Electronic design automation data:

═══

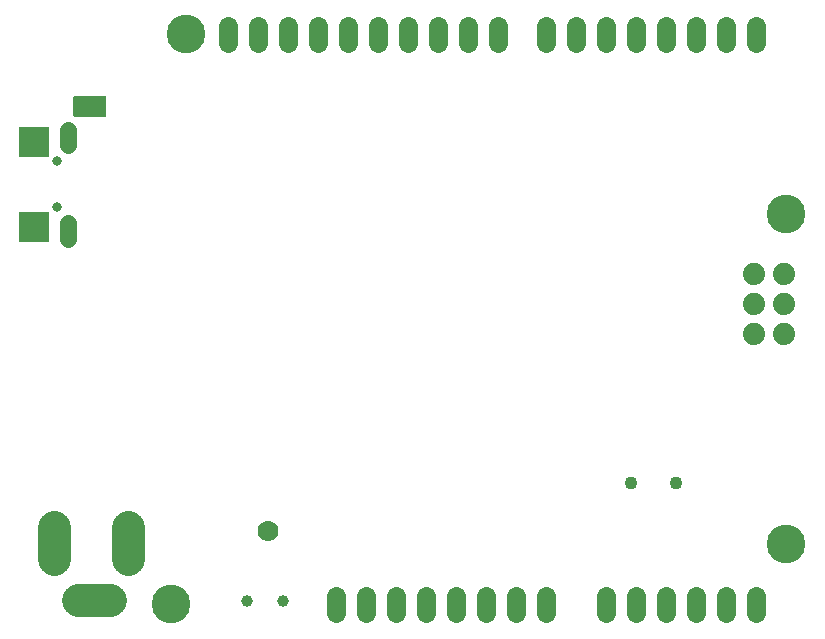
<source format=gbr>
G04 EAGLE Gerber RS-274X export*
G75*
%MOMM*%
%FSLAX34Y34*%
%LPD*%
%INSoldermask Bottom*%
%IPPOS*%
%AMOC8*
5,1,8,0,0,1.08239X$1,22.5*%
G01*
%ADD10C,3.276600*%
%ADD11C,1.879600*%
%ADD12C,1.601600*%
%ADD13C,0.801600*%
%ADD14R,2.514600X2.514600*%
%ADD15C,1.409600*%
%ADD16C,1.778000*%
%ADD17C,1.101600*%
%ADD18C,2.801600*%
%ADD19C,1.001600*%

G36*
X83938Y438166D02*
X83938Y438166D01*
X84057Y438173D01*
X84095Y438186D01*
X84136Y438191D01*
X84246Y438234D01*
X84359Y438271D01*
X84394Y438293D01*
X84431Y438308D01*
X84527Y438378D01*
X84628Y438441D01*
X84656Y438471D01*
X84689Y438494D01*
X84765Y438586D01*
X84846Y438673D01*
X84866Y438708D01*
X84891Y438739D01*
X84942Y438847D01*
X85000Y438951D01*
X85010Y438991D01*
X85027Y439027D01*
X85049Y439144D01*
X85079Y439259D01*
X85083Y439320D01*
X85087Y439340D01*
X85085Y439360D01*
X85089Y439420D01*
X85089Y454660D01*
X85074Y454778D01*
X85067Y454897D01*
X85054Y454935D01*
X85049Y454976D01*
X85006Y455086D01*
X84969Y455199D01*
X84947Y455234D01*
X84932Y455271D01*
X84863Y455367D01*
X84799Y455468D01*
X84769Y455496D01*
X84746Y455529D01*
X84654Y455605D01*
X84567Y455686D01*
X84532Y455706D01*
X84501Y455731D01*
X84393Y455782D01*
X84289Y455840D01*
X84249Y455850D01*
X84213Y455867D01*
X84096Y455889D01*
X83981Y455919D01*
X83921Y455923D01*
X83901Y455927D01*
X83880Y455925D01*
X83820Y455929D01*
X58420Y455929D01*
X58302Y455914D01*
X58183Y455907D01*
X58145Y455894D01*
X58104Y455889D01*
X57994Y455846D01*
X57881Y455809D01*
X57846Y455787D01*
X57809Y455772D01*
X57713Y455703D01*
X57612Y455639D01*
X57584Y455609D01*
X57551Y455586D01*
X57476Y455494D01*
X57394Y455407D01*
X57374Y455372D01*
X57349Y455341D01*
X57298Y455233D01*
X57240Y455129D01*
X57230Y455089D01*
X57213Y455053D01*
X57191Y454936D01*
X57161Y454821D01*
X57157Y454761D01*
X57153Y454741D01*
X57154Y454734D01*
X57153Y454731D01*
X57154Y454716D01*
X57151Y454660D01*
X57151Y439420D01*
X57166Y439302D01*
X57173Y439183D01*
X57186Y439145D01*
X57191Y439104D01*
X57234Y438994D01*
X57271Y438881D01*
X57293Y438846D01*
X57308Y438809D01*
X57378Y438713D01*
X57441Y438612D01*
X57471Y438584D01*
X57494Y438551D01*
X57586Y438476D01*
X57673Y438394D01*
X57708Y438374D01*
X57739Y438349D01*
X57847Y438298D01*
X57951Y438240D01*
X57991Y438230D01*
X58027Y438213D01*
X58144Y438191D01*
X58259Y438161D01*
X58320Y438157D01*
X58340Y438153D01*
X58360Y438155D01*
X58420Y438151D01*
X83820Y438151D01*
X83938Y438166D01*
G37*
D10*
X660400Y355600D03*
X660400Y76200D03*
X152400Y508000D03*
X139700Y25400D03*
D11*
X659130Y304800D03*
X659130Y279400D03*
X659130Y254000D03*
X633730Y304800D03*
X633730Y279400D03*
X633730Y254000D03*
D12*
X508000Y32900D02*
X508000Y17900D01*
X533400Y17900D02*
X533400Y32900D01*
X558800Y32900D02*
X558800Y17900D01*
X584200Y17900D02*
X584200Y32900D01*
X609600Y32900D02*
X609600Y17900D01*
X635000Y17900D02*
X635000Y32900D01*
D13*
X43180Y400500D03*
X43180Y361500D03*
D14*
X24180Y345000D03*
X24180Y417000D03*
D15*
X52180Y414000D02*
X52180Y427080D01*
X52180Y348000D02*
X52180Y334920D01*
D12*
X187960Y500500D02*
X187960Y515500D01*
X213360Y515500D02*
X213360Y500500D01*
X238760Y500500D02*
X238760Y515500D01*
X264160Y515500D02*
X264160Y500500D01*
X289560Y500500D02*
X289560Y515500D01*
X314960Y515500D02*
X314960Y500500D01*
X340360Y500500D02*
X340360Y515500D01*
X365760Y515500D02*
X365760Y500500D01*
X391160Y500500D02*
X391160Y515500D01*
X416560Y515500D02*
X416560Y500500D01*
X457200Y500500D02*
X457200Y515500D01*
X482600Y515500D02*
X482600Y500500D01*
X508000Y500500D02*
X508000Y515500D01*
X533400Y515500D02*
X533400Y500500D01*
X558800Y500500D02*
X558800Y515500D01*
X584200Y515500D02*
X584200Y500500D01*
X609600Y500500D02*
X609600Y515500D01*
X635000Y515500D02*
X635000Y500500D01*
X279400Y32900D02*
X279400Y17900D01*
X304800Y17900D02*
X304800Y32900D01*
X330200Y32900D02*
X330200Y17900D01*
X355600Y17900D02*
X355600Y32900D01*
X381000Y32900D02*
X381000Y17900D01*
X406400Y17900D02*
X406400Y32900D01*
X431800Y32900D02*
X431800Y17900D01*
X457200Y17900D02*
X457200Y32900D01*
D16*
X222250Y87376D03*
D17*
X529590Y128270D03*
X567690Y128270D03*
D18*
X102980Y90970D02*
X102980Y63970D01*
X40480Y63970D02*
X40480Y90970D01*
X60980Y29470D02*
X87980Y29470D01*
D19*
X204456Y28448D03*
X234456Y28448D03*
M02*

</source>
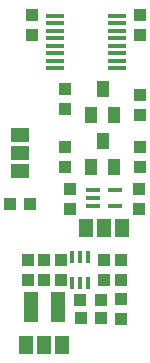
<source format=gtp>
G04 EAGLE Gerber X2 export*
%TF.Part,Single*%
%TF.FileFunction,Paste,Top*%
%TF.FilePolarity,Positive*%
%TF.GenerationSoftware,Autodesk,EAGLE,9.0.0*%
%TF.CreationDate,2018-06-07T14:32:50Z*%
G75*
%MOMM*%
%FSLAX34Y34*%
%LPD*%
%AMOC8*
5,1,8,0,0,1.08239X$1,22.5*%
G01*
%ADD10R,1.100000X1.000000*%
%ADD11R,1.190000X0.400000*%
%ADD12R,1.000000X1.100000*%
%ADD13R,1.000000X1.400000*%
%ADD14R,1.168400X1.600200*%
%ADD15R,1.600200X0.355600*%
%ADD16R,0.300000X1.000000*%
%ADD17R,1.050000X1.080000*%
%ADD18R,1.080000X1.050000*%
%ADD19R,1.200000X2.540000*%
%ADD20R,1.600200X1.168400*%


D10*
X176530Y242960D03*
X176530Y259960D03*
X176530Y198510D03*
X176530Y215510D03*
D11*
X136450Y179220D03*
X136450Y172720D03*
X136450Y166220D03*
X155650Y166220D03*
X155650Y179220D03*
D12*
X116840Y162950D03*
X116840Y179950D03*
D10*
X113030Y248040D03*
X113030Y265040D03*
X113030Y215510D03*
X113030Y198510D03*
D13*
X144780Y265000D03*
X154280Y243000D03*
X135280Y243000D03*
X144780Y220550D03*
X154280Y198550D03*
X135280Y198550D03*
D12*
X175260Y179950D03*
X175260Y162950D03*
D14*
X161290Y147320D03*
X146050Y147320D03*
X130810Y147320D03*
D15*
X104267Y327025D03*
X104267Y320675D03*
X104267Y314325D03*
X104267Y307975D03*
X104267Y301625D03*
X104267Y295275D03*
X104267Y288925D03*
X104267Y282575D03*
X157353Y282575D03*
X157353Y288925D03*
X157353Y295275D03*
X157353Y301625D03*
X157353Y307975D03*
X157353Y314325D03*
X157353Y320675D03*
X157353Y327025D03*
D12*
X176530Y327270D03*
X176530Y310270D03*
X85090Y327270D03*
X85090Y310270D03*
D16*
X119130Y122660D03*
X125730Y122660D03*
X132330Y122660D03*
X119130Y100860D03*
X125730Y100860D03*
X132330Y100860D03*
D17*
X125870Y86360D03*
X143370Y86360D03*
D10*
X160020Y103260D03*
X160020Y120260D03*
X146050Y103260D03*
X146050Y120260D03*
D18*
X81280Y103010D03*
X81280Y120510D03*
D19*
X83820Y80010D03*
X106680Y80010D03*
D18*
X95250Y120510D03*
X95250Y103010D03*
X109220Y103010D03*
X109220Y120510D03*
D14*
X110490Y48260D03*
X95250Y48260D03*
X80010Y48260D03*
D10*
X160020Y87240D03*
X160020Y70240D03*
D12*
X143120Y71120D03*
X126120Y71120D03*
D20*
X74930Y226060D03*
X74930Y210820D03*
X74930Y195580D03*
D17*
X83680Y167640D03*
X66180Y167640D03*
M02*

</source>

═══

* _WHAT THIS TASK INVOLVES_
Copy out only the lines above from the one with "X57994Y455846D01*" to the one with "X57157Y454761D01*", inclusive, exactly as they stand.

* _SOLVED EXERCISE_
X57994Y455846D01*
X57881Y455809D01*
X57846Y455787D01*
X57809Y455772D01*
X57713Y455703D01*
X57612Y455639D01*
X57584Y455609D01*
X57551Y455586D01*
X57476Y455494D01*
X57394Y455407D01*
X57374Y455372D01*
X57349Y455341D01*
X57298Y455233D01*
X57240Y455129D01*
X57230Y455089D01*
X57213Y455053D01*
X57191Y454936D01*
X57161Y454821D01*
X57157Y454761D01*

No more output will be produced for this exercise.